=== AIM OF THE TASK ===
All lines in the material below that contain "Незнайко" should be located and copied.
-*-*-
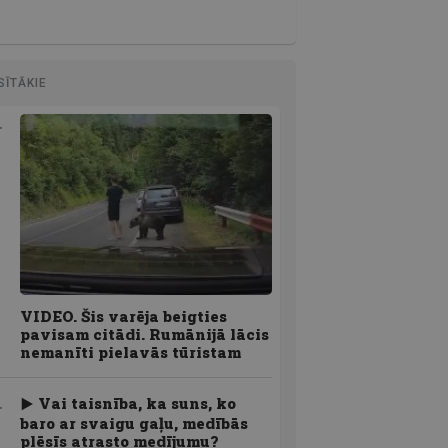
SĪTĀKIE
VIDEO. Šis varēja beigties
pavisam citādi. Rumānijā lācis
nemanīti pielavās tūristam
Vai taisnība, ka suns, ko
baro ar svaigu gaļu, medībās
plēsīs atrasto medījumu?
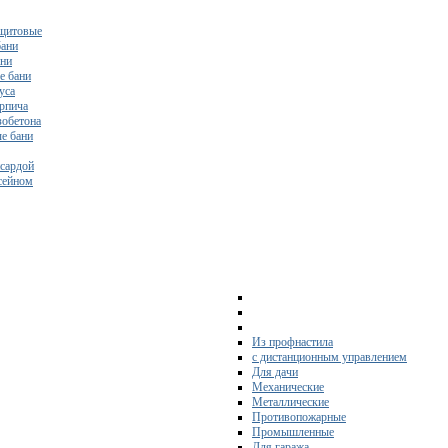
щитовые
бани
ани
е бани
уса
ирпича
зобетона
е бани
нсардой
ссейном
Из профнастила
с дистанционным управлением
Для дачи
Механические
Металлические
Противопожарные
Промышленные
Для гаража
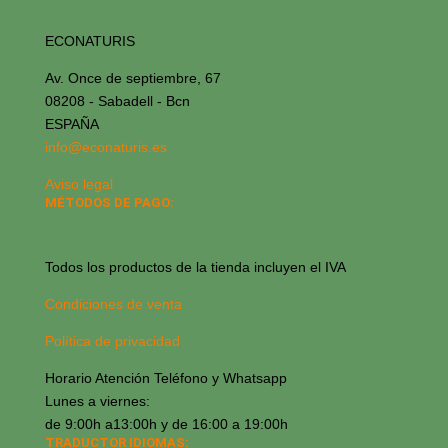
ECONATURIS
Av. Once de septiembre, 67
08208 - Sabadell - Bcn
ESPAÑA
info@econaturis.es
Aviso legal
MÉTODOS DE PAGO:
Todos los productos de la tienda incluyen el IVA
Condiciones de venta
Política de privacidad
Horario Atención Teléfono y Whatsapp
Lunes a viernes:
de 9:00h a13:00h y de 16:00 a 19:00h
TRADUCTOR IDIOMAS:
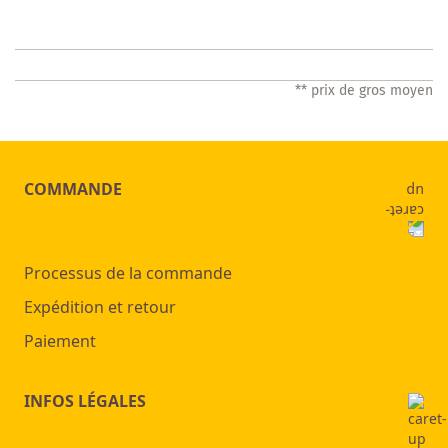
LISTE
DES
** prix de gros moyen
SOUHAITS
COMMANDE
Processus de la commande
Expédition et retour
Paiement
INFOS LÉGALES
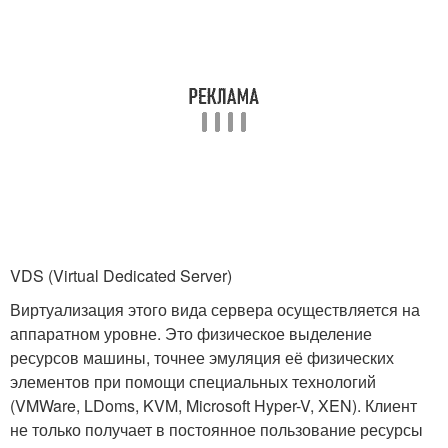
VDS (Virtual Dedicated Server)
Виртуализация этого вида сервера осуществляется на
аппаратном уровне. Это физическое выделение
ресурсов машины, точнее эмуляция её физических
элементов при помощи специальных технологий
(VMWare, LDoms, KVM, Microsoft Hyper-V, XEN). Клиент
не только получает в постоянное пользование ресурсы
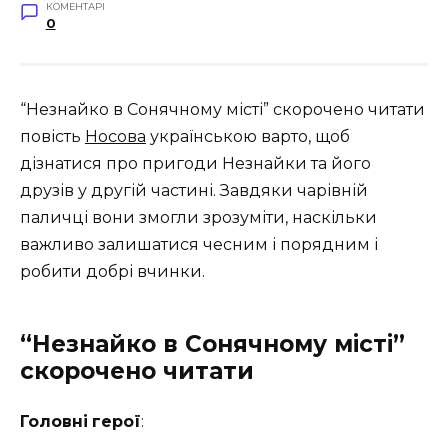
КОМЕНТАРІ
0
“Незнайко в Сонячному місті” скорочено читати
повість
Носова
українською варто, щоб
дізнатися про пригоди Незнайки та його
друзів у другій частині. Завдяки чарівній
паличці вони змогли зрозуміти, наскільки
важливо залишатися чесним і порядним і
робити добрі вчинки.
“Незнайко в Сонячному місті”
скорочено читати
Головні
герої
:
-*-*-
=== ANSWER SECTION ===
“Незнайко в Сонячному місті” скорочено читати
“Незнайко в Сонячному місті”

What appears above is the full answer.